◆ SUPPLIED ENTRIES:
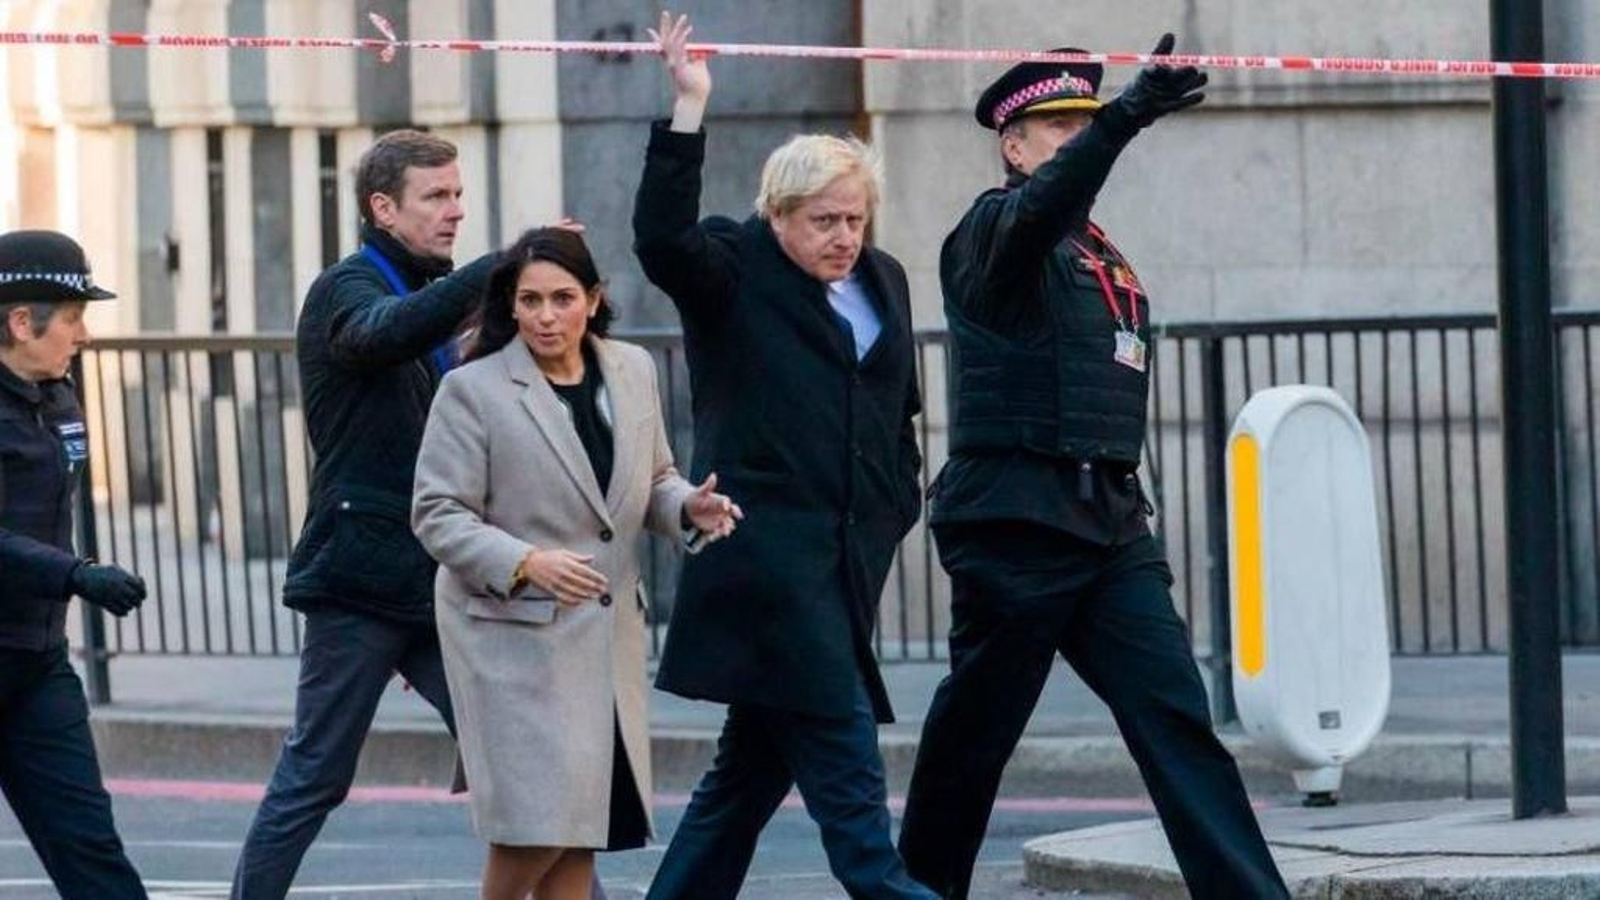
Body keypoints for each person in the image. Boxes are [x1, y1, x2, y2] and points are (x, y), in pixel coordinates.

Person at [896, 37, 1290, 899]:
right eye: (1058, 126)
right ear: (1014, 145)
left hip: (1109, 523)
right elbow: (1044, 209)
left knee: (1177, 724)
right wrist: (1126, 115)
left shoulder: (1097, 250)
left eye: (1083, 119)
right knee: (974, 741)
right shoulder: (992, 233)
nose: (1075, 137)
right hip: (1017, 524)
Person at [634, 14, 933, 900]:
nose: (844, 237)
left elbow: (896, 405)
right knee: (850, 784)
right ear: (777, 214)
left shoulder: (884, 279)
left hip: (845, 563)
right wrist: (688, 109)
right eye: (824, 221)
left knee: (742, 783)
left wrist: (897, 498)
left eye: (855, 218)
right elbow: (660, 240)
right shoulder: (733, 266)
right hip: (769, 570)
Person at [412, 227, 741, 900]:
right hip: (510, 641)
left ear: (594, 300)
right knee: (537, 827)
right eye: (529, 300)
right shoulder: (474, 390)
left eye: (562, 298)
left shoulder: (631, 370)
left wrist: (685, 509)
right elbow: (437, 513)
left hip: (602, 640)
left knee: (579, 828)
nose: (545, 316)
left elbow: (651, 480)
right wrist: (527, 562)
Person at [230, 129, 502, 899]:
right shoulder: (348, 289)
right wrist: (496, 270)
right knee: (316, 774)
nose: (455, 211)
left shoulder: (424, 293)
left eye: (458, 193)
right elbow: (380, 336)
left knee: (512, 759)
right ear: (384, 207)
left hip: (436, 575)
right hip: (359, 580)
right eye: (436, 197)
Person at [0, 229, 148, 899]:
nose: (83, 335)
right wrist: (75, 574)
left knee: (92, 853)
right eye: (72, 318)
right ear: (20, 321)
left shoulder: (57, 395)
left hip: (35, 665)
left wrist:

◆ EXERCISE INSTRUCTIONS: The records above need to be copied exactly, though not their pictures.

◆ TASK ANSWER:
Body keypoints for each person in the image. Boxes are [x1, y1, x2, y2] and points are (x, y), in pixel coordinates.

Person at [896, 37, 1290, 899]:
right eye: (1058, 126)
right ear: (1014, 145)
left hip: (1109, 523)
right elbow: (1044, 209)
left knee: (1177, 724)
right wrist: (1126, 115)
left shoulder: (1097, 250)
left eye: (1083, 119)
right knee: (974, 741)
right shoulder: (992, 233)
nose: (1075, 137)
right hip: (1017, 524)
Person at [634, 14, 933, 900]:
nose: (844, 237)
left elbow: (896, 405)
right knee: (850, 784)
right ear: (777, 214)
left shoulder: (884, 279)
left hip: (845, 563)
right wrist: (688, 109)
right eye: (824, 221)
left knee: (742, 783)
left wrist: (897, 498)
left eye: (855, 218)
right elbow: (660, 240)
right shoulder: (733, 266)
right hip: (769, 570)
Person at [412, 227, 741, 900]:
right hip: (510, 641)
left ear: (594, 300)
right knee: (537, 827)
right eye: (529, 300)
right shoulder: (474, 390)
left eye: (562, 298)
left shoulder: (631, 370)
left wrist: (685, 509)
right elbow: (437, 513)
left hip: (602, 640)
left knee: (579, 828)
nose: (545, 316)
left elbow: (651, 480)
right wrist: (527, 562)
Person at [230, 129, 502, 899]:
right shoulder: (348, 289)
right wrist: (496, 270)
right knee: (316, 774)
nose: (455, 211)
left shoulder: (424, 293)
left eye: (458, 193)
right elbow: (380, 336)
left knee: (512, 759)
right ear: (384, 207)
left hip: (436, 575)
right hip: (359, 580)
right eye: (436, 197)
Person at [0, 229, 148, 899]:
nose: (83, 335)
right wrist: (75, 574)
left knee: (92, 853)
right eye: (72, 318)
right ear: (20, 321)
left shoulder: (57, 395)
left hip: (35, 665)
left wrist:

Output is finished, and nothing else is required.